Description of the task: Every entry below should come back unchanged, except that the pictures are dropped.

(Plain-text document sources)

▬▬▬▬▬▬▬▬▬▬

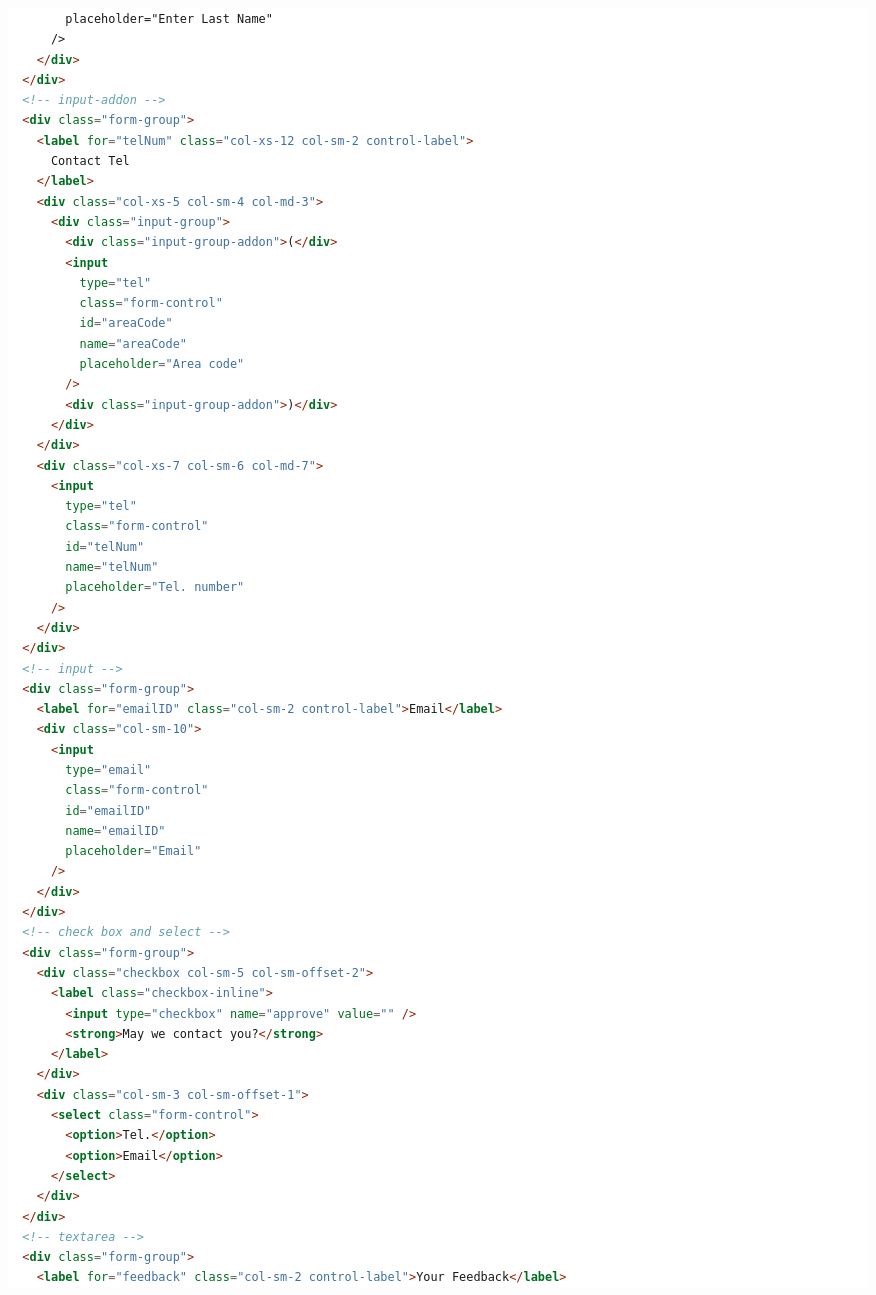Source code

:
 ```html
        placeholder="Enter Last Name"
      />
    </div>
  </div>
  <!-- input-addon -->
  <div class="form-group">
    <label for="telNum" class="col-xs-12 col-sm-2 control-label">
      Contact Tel
    </label>
    <div class="col-xs-5 col-sm-4 col-md-3">
      <div class="input-group">
        <div class="input-group-addon">(</div>
        <input
          type="tel"
          class="form-control"
          id="areaCode"
          name="areaCode"
          placeholder="Area code"
        />
        <div class="input-group-addon">)</div>
      </div>
    </div>
    <div class="col-xs-7 col-sm-6 col-md-7">
      <input
        type="tel"
        class="form-control"
        id="telNum"
        name="telNum"
        placeholder="Tel. number"
      />
    </div>
  </div>
  <!-- input -->
  <div class="form-group">
    <label for="emailID" class="col-sm-2 control-label">Email</label>
    <div class="col-sm-10">
      <input
        type="email"
        class="form-control"
        id="emailID"
        name="emailID"
        placeholder="Email"
      />
    </div>
  </div>
  <!-- check box and select -->
  <div class="form-group">
    <div class="checkbox col-sm-5 col-sm-offset-2">
      <label class="checkbox-inline">
        <input type="checkbox" name="approve" value="" />
        <strong>May we contact you?</strong>
      </label>
    </div>
    <div class="col-sm-3 col-sm-offset-1">
      <select class="form-control">
        <option>Tel.</option>
        <option>Email</option>
      </select>
    </div>
  </div>
  <!-- textarea -->
  <div class="form-group">
    <label for="feedback" class="col-sm-2 control-label">Your Feedback</label>
```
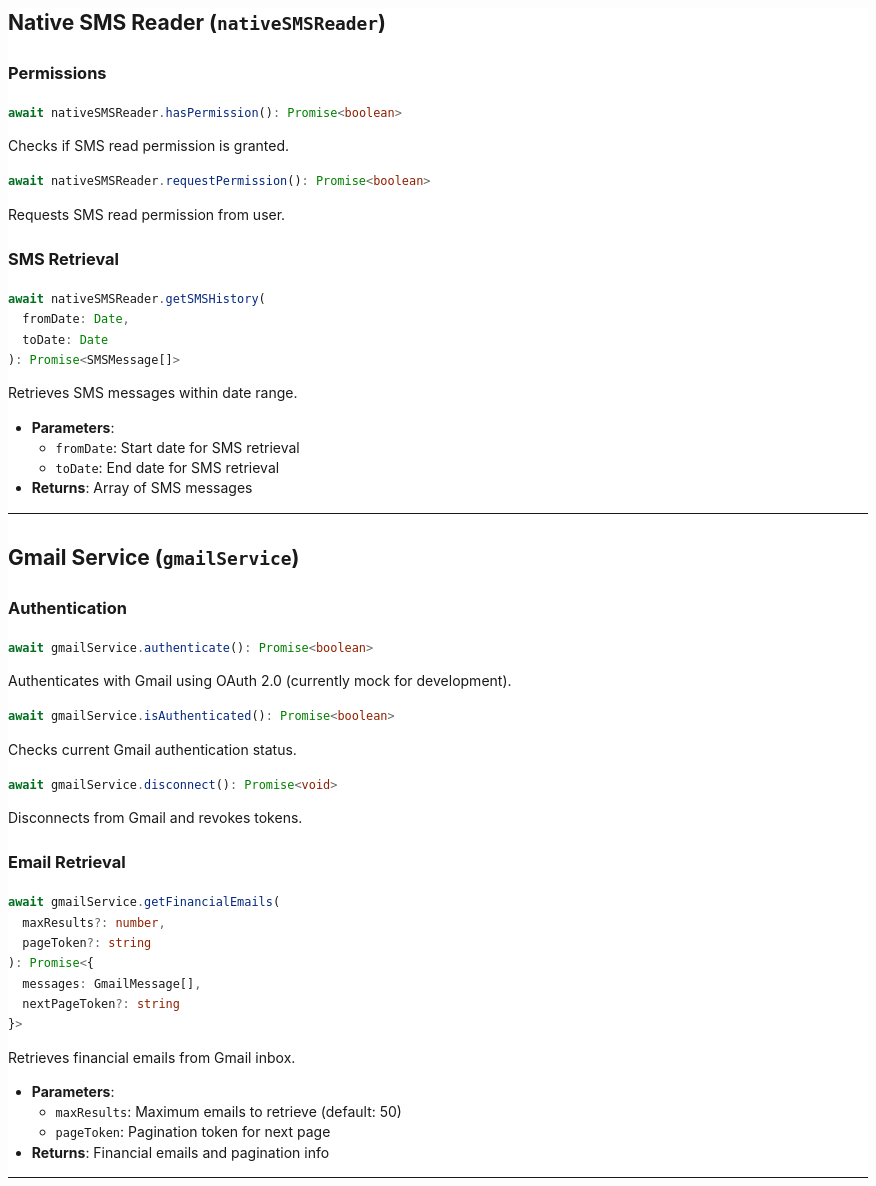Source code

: 
## Native SMS Reader (`nativeSMSReader`)

### Permissions
```typescript
await nativeSMSReader.hasPermission(): Promise<boolean>
```
Checks if SMS read permission is granted.

```typescript
await nativeSMSReader.requestPermission(): Promise<boolean>
```
Requests SMS read permission from user.

### SMS Retrieval
```typescript
await nativeSMSReader.getSMSHistory(
  fromDate: Date, 
  toDate: Date
): Promise<SMSMessage[]>
```
Retrieves SMS messages within date range.
- **Parameters**:
  - `fromDate`: Start date for SMS retrieval
  - `toDate`: End date for SMS retrieval
- **Returns**: Array of SMS messages

---

## Gmail Service (`gmailService`)

### Authentication
```typescript
await gmailService.authenticate(): Promise<boolean>
```
Authenticates with Gmail using OAuth 2.0 (currently mock for development).

```typescript
await gmailService.isAuthenticated(): Promise<boolean>
```
Checks current Gmail authentication status.

```typescript
await gmailService.disconnect(): Promise<void>
```
Disconnects from Gmail and revokes tokens.

### Email Retrieval
```typescript
await gmailService.getFinancialEmails(
  maxResults?: number, 
  pageToken?: string
): Promise<{
  messages: GmailMessage[],
  nextPageToken?: string
}>
```
Retrieves financial emails from Gmail inbox.
- **Parameters**:
  - `maxResults`: Maximum emails to retrieve (default: 50)
  - `pageToken`: Pagination token for next page
- **Returns**: Financial emails and pagination info

---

▬▬▬▬▬▬▬▬▬▬

Exercise response:
Source code

:
 ```html
        placeholder="Enter Last Name"
      />
    </div>
  </div>
  <!-- input-addon -->
  <div class="form-group">
    <label for="telNum" class="col-xs-12 col-sm-2 control-label">
      Contact Tel
    </label>
    <div class="col-xs-5 col-sm-4 col-md-3">
      <div class="input-group">
        <div class="input-group-addon">(</div>
        <input
          type="tel"
          class="form-control"
          id="areaCode"
          name="areaCode"
          placeholder="Area code"
        />
        <div class="input-group-addon">)</div>
      </div>
    </div>
    <div class="col-xs-7 col-sm-6 col-md-7">
      <input
        type="tel"
        class="form-control"
        id="telNum"
        name="telNum"
        placeholder="Tel. number"
      />
    </div>
  </div>
  <!-- input -->
  <div class="form-group">
    <label for="emailID" class="col-sm-2 control-label">Email</label>
    <div class="col-sm-10">
      <input
        type="email"
        class="form-control"
        id="emailID"
        name="emailID"
        placeholder="Email"
      />
    </div>
  </div>
  <!-- check box and select -->
  <div class="form-group">
    <div class="checkbox col-sm-5 col-sm-offset-2">
      <label class="checkbox-inline">
        <input type="checkbox" name="approve" value="" />
        <strong>May we contact you?</strong>
      </label>
    </div>
    <div class="col-sm-3 col-sm-offset-1">
      <select class="form-control">
        <option>Tel.</option>
        <option>Email</option>
      </select>
    </div>
  </div>
  <!-- textarea -->
  <div class="form-group">
    <label for="feedback" class="col-sm-2 control-label">Your Feedback</label>
```
Source code

: 
## Native SMS Reader (`nativeSMSReader`)

### Permissions
```typescript
await nativeSMSReader.hasPermission(): Promise<boolean>
```
Checks if SMS read permission is granted.

```typescript
await nativeSMSReader.requestPermission(): Promise<boolean>
```
Requests SMS read permission from user.

### SMS Retrieval
```typescript
await nativeSMSReader.getSMSHistory(
  fromDate: Date, 
  toDate: Date
): Promise<SMSMessage[]>
```
Retrieves SMS messages within date range.
- **Parameters**:
  - `fromDate`: Start date for SMS retrieval
  - `toDate`: End date for SMS retrieval
- **Returns**: Array of SMS messages

---

## Gmail Service (`gmailService`)

### Authentication
```typescript
await gmailService.authenticate(): Promise<boolean>
```
Authenticates with Gmail using OAuth 2.0 (currently mock for development).

```typescript
await gmailService.isAuthenticated(): Promise<boolean>
```
Checks current Gmail authentication status.

```typescript
await gmailService.disconnect(): Promise<void>
```
Disconnects from Gmail and revokes tokens.

### Email Retrieval
```typescript
await gmailService.getFinancialEmails(
  maxResults?: number, 
  pageToken?: string
): Promise<{
  messages: GmailMessage[],
  nextPageToken?: string
}>
```
Retrieves financial emails from Gmail inbox.
- **Parameters**:
  - `maxResults`: Maximum emails to retrieve (default: 50)
  - `pageToken`: Pagination token for next page
- **Returns**: Financial emails and pagination info

---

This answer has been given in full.